:: Task details ::
Look through the lines below and extract any with the word "object".

────────────────────────────────────────

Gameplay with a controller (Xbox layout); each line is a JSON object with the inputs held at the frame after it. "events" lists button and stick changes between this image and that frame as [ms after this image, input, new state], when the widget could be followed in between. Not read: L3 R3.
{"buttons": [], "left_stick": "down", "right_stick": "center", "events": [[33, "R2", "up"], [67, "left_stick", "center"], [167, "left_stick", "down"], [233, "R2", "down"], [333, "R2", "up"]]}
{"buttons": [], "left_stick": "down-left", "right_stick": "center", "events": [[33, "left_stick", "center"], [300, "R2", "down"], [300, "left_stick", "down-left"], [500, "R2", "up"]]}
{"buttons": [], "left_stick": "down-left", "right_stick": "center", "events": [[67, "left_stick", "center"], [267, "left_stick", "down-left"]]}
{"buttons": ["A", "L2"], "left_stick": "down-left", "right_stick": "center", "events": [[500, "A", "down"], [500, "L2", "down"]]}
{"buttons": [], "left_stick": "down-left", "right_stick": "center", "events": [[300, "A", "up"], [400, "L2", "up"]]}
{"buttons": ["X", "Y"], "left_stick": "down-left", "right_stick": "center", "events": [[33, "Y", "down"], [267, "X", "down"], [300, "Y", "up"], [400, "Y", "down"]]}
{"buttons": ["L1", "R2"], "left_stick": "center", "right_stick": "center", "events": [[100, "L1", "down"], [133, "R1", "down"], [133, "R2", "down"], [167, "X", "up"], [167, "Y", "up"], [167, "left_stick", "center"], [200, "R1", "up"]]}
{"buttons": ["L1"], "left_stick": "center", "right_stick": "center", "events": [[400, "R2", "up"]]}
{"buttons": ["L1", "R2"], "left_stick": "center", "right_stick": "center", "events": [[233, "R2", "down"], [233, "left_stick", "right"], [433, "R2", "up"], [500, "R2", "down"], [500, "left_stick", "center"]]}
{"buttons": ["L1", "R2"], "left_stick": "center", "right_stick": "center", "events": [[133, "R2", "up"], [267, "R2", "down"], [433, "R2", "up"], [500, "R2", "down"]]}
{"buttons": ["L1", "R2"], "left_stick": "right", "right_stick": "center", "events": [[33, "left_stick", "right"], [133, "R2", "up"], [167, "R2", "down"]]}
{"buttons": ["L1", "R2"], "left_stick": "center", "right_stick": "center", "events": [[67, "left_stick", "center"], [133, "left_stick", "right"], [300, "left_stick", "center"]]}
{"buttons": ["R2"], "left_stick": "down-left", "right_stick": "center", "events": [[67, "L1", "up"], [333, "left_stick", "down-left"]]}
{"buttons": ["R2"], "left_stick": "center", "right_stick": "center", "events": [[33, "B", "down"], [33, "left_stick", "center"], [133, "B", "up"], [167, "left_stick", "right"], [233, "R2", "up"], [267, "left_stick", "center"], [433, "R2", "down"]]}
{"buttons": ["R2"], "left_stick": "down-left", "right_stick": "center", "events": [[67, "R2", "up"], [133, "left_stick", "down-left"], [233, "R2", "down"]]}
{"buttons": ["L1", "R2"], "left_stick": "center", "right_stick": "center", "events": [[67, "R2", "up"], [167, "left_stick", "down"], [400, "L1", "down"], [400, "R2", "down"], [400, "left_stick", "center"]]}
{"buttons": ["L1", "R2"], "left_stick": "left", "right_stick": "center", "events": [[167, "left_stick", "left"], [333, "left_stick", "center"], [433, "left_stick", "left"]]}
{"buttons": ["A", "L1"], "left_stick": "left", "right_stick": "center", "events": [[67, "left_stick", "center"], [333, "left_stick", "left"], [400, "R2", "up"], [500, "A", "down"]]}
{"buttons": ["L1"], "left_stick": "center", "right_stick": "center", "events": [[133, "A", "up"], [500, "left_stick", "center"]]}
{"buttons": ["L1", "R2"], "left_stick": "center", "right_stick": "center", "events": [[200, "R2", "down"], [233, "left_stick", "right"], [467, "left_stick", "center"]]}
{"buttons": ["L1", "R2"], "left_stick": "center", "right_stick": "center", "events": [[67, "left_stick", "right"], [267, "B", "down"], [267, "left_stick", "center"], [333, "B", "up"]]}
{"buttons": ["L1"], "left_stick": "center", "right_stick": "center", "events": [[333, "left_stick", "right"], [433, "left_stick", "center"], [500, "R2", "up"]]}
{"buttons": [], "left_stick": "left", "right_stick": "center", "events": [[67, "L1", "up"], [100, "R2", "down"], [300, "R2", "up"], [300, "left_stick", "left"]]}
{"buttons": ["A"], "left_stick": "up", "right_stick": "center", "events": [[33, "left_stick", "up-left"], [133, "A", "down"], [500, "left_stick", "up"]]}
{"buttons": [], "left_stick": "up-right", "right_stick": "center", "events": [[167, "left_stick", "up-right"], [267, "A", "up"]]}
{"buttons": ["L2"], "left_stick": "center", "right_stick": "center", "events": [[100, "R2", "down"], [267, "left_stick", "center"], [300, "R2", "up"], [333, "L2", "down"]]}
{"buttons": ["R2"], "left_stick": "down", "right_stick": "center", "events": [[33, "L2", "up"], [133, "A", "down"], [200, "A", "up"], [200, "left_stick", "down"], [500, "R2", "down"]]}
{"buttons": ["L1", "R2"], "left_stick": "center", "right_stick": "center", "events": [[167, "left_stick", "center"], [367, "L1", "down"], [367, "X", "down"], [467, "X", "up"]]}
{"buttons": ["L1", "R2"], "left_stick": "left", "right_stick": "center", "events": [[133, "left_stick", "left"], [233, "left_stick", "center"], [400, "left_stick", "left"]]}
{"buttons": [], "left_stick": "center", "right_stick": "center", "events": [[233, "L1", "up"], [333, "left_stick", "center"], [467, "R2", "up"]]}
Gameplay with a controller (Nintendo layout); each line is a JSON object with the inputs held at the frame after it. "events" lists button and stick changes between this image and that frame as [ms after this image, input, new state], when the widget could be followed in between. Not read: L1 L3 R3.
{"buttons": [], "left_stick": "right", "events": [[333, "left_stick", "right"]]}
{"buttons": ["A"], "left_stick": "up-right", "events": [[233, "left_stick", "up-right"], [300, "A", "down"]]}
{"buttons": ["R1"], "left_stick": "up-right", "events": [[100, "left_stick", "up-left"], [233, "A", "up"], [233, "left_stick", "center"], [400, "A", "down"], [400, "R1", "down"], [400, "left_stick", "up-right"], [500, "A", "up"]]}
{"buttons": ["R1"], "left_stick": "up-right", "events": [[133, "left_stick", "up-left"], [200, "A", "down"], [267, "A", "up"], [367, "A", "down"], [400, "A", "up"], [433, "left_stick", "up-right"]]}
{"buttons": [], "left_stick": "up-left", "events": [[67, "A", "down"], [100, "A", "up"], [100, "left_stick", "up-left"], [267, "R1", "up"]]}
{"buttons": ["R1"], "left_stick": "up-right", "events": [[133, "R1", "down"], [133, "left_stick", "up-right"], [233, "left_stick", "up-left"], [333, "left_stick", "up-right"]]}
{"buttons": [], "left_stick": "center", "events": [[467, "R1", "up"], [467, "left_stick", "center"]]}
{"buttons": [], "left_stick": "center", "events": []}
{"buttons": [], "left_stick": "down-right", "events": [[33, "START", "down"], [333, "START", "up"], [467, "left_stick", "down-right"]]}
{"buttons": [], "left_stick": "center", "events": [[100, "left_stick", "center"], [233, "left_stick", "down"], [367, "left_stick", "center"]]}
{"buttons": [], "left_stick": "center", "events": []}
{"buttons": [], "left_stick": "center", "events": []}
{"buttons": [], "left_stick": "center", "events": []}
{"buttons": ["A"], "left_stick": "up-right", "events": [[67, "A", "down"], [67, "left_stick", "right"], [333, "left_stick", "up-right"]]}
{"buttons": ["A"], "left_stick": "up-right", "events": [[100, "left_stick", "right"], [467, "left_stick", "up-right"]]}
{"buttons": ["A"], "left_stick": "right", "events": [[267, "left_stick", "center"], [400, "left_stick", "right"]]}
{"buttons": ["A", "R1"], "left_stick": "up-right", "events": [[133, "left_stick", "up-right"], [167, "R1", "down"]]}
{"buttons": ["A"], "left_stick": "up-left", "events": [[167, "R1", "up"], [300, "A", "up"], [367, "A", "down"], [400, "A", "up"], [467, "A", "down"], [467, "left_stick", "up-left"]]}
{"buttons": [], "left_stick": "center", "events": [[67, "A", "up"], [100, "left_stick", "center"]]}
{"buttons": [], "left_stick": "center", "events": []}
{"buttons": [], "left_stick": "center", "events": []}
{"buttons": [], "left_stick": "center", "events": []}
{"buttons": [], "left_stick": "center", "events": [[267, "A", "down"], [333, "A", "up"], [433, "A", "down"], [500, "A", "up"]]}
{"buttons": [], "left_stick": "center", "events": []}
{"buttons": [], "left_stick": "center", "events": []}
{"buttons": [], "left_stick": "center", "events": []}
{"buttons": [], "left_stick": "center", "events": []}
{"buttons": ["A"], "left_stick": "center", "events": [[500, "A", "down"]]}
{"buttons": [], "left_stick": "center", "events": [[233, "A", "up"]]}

────────────────────────────────────────

:: Completed task ::
Gameplay with a controller (Xbox layout); each line is a JSON object with the inputs held at the frame after it. "events" lists button and stick changes between this image and that frame as [ms after this image, input, new state], when the widget could be followed in between. Not read: L3 R3.
Gameplay with a controller (Nintendo layout); each line is a JSON object with the inputs held at the frame after it. "events" lists button and stick changes between this image and that frame as [ms after this image, input, new state], when the widget could be followed in between. Not read: L1 L3 R3.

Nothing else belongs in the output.